It would be a pretty fearsome state then.
Well, I think we all agree we need a change. The current lobster is just too rich and delicious. We need something that’s sort of goat-like and meaty, and was clearly fed on blood. But just to finish my thought, obviously one of the central parts of the book is the hobo matters. And that I have enjoyed writing very much, and it does seem to have sparked a lot of interest among many different parties. People like the hoboes. But now, I am trying to move on to another distinct subculture that I refer to in the first book, but don’t really explore that much, and that’s the mole men.
The mole men. I’m not sure what more needs to be said. The civilization that lives beneath our earth. You appreciate that the earth is hollow and there’s a civilization inside, right? And that those people are mole men. And that they briefly came to the surface and attempted to expand their empire to the surface back in the colonial and pre-colonial era. And brought to the Puritan settlers enlightened ideals of representative democracy and that sort of thing — which they had gotten from Athens. Because the whole earth is just a series of tunnels to mole men. They respect no borders.
How many mole men are there?
Currently? It’s hard to say, because they live under ground. I think the best estimate would probably be around two million, two and a half million.
Wow, that's much more than I would have guessed.
Are you kidding me? For a global empire inside the entire hollow earth? There are almost five billion humans. And you’re pissed off that there are two million mole men? Get over yourself!
Have you spent much time among them?
No, no. I’m just reading history. And by reading, I mean making it up. The new book will have a list of 700 mole-men names.
In your book you point out that the true main course at the first Thanksgiving was not, in fact, Turkey.
Eels. Yes. Well, the eels had eaten all the turkeys. They’re ferocious creatures. And voracious. And they have a fondness for turkeys. Eel is eaten all over the world still and was a staple of the early settlers’ cuisine at that time. And yet there was a very ambivalent relationship between the colonial-era American and the eel. Mainly because the eel would stare at the colonial-era American in a very unnerving way.

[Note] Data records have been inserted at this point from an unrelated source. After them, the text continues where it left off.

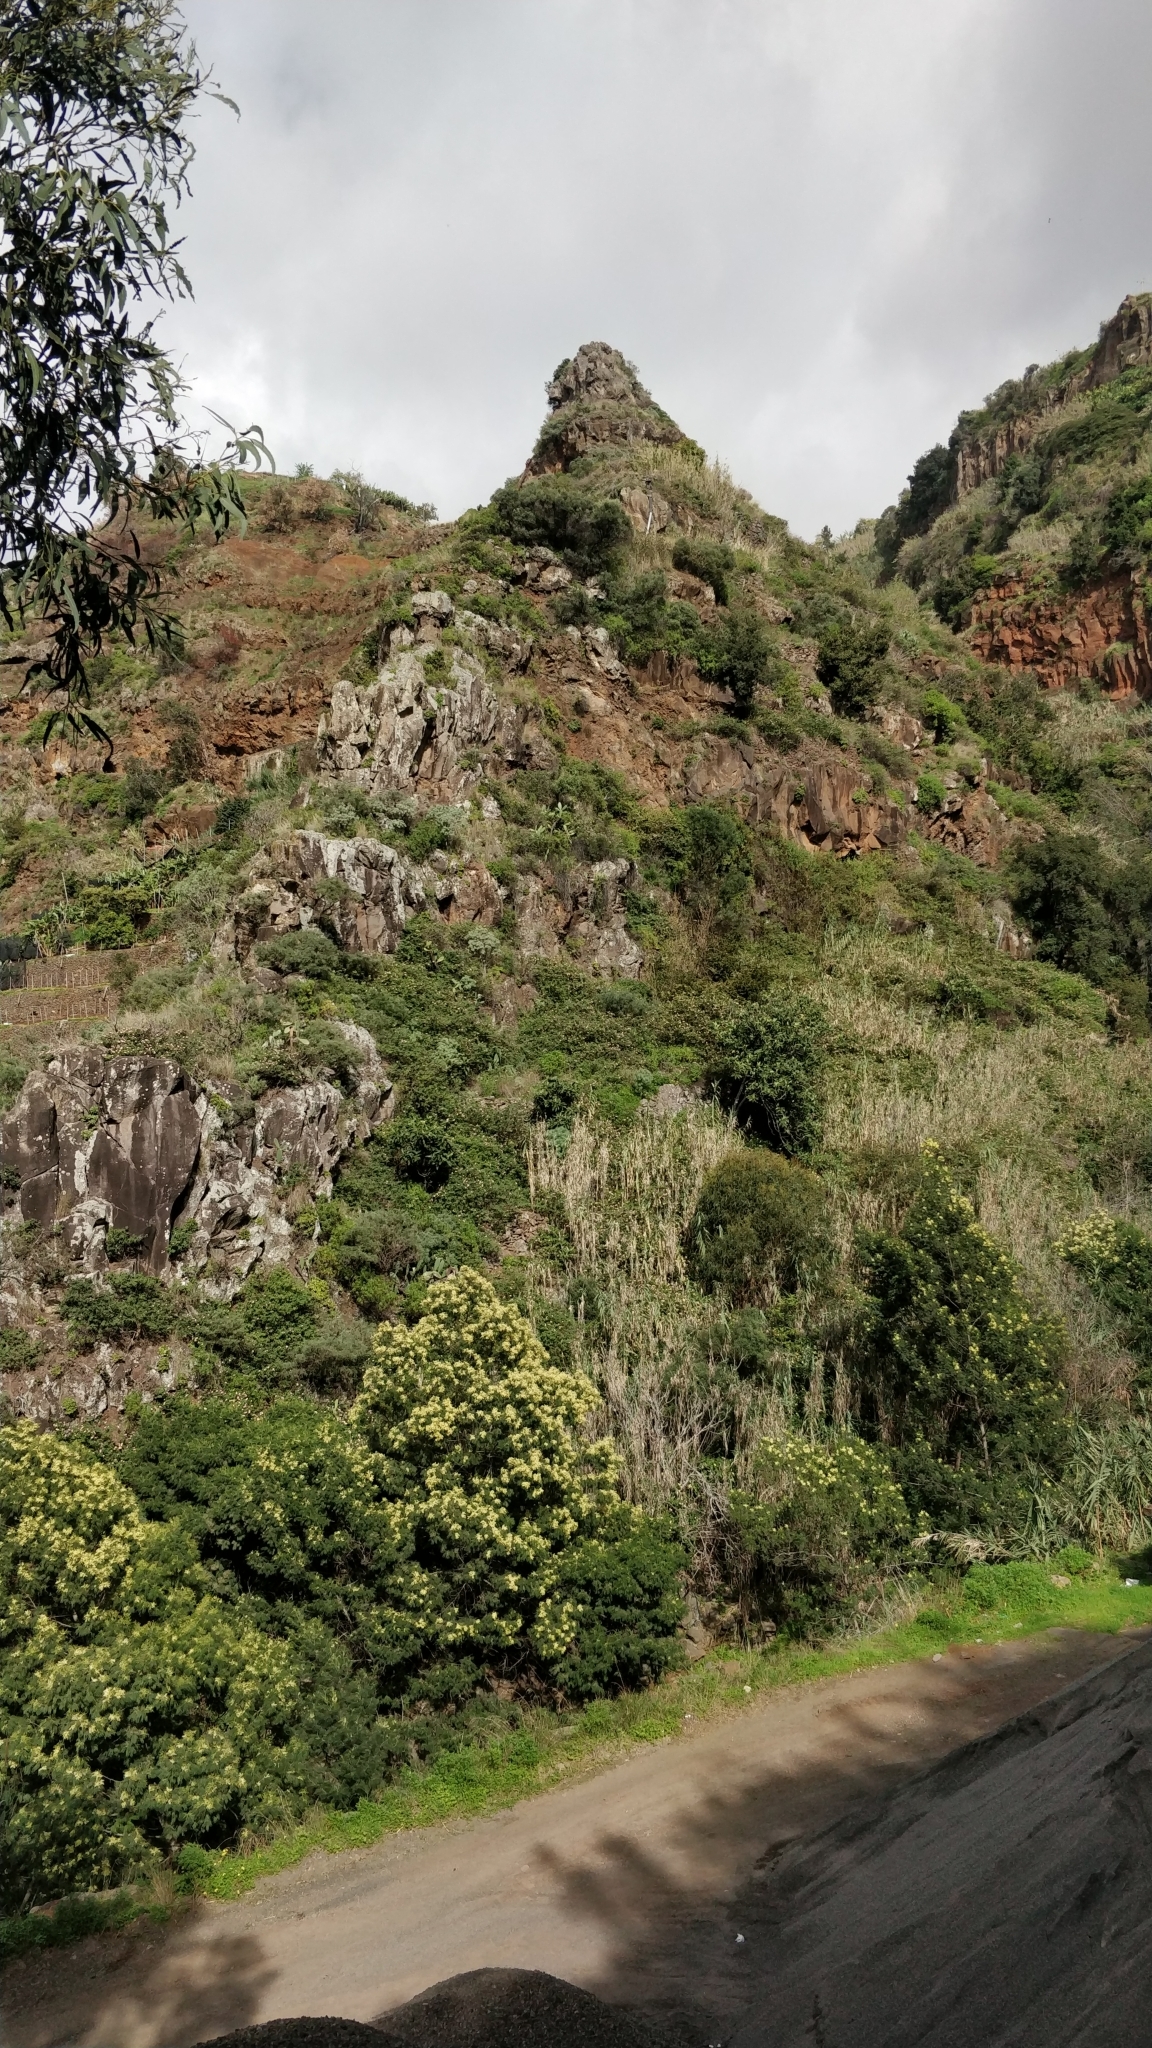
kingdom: Plantae
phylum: Tracheophyta
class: Magnoliopsida
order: Malpighiales
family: Euphorbiaceae
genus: Euphorbia
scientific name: Euphorbia piscatoria
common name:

They were very crucial to the economy as well. Talk about some of the jobs involving eels.
Well there was the eel picker. I can’t remember what the eel picker did. There was a scrimschonger, who would carve family portraits on eel teeth. That was very common. They’re deeply ingrained in the economy of early America. Y’know, if you just go back and look at some fairly typical colonial jobs, you see the eel’s presence throughout every strata of society. A paling man was an eel merchant. An eel picker was someone who sorted through the village trash to find reusable eels, in order to resell them. A ratter was someone who caught rats for pennies and then would throw them at eels to distract them. Because they just possessed this thousand-yard stare, and they would frequently slither up to a door, and knock on it somehow, by some mysterious mechanism, and you would open the door to find an eel staring at you. Which is very unnerving, as you can imagine. Once the eels were spotted on land, an eel checker was someone you would pay to come into your home and just look around for eels, and make sure it was clear. This tradition still exists in fine hotels. You can hire an eel checker. It’s pretty much really only in the finest, most traditional hotels. Because there are rarely any eels. And usually the only thing an eel checker will find are vampires under the bed or something. Tip them well.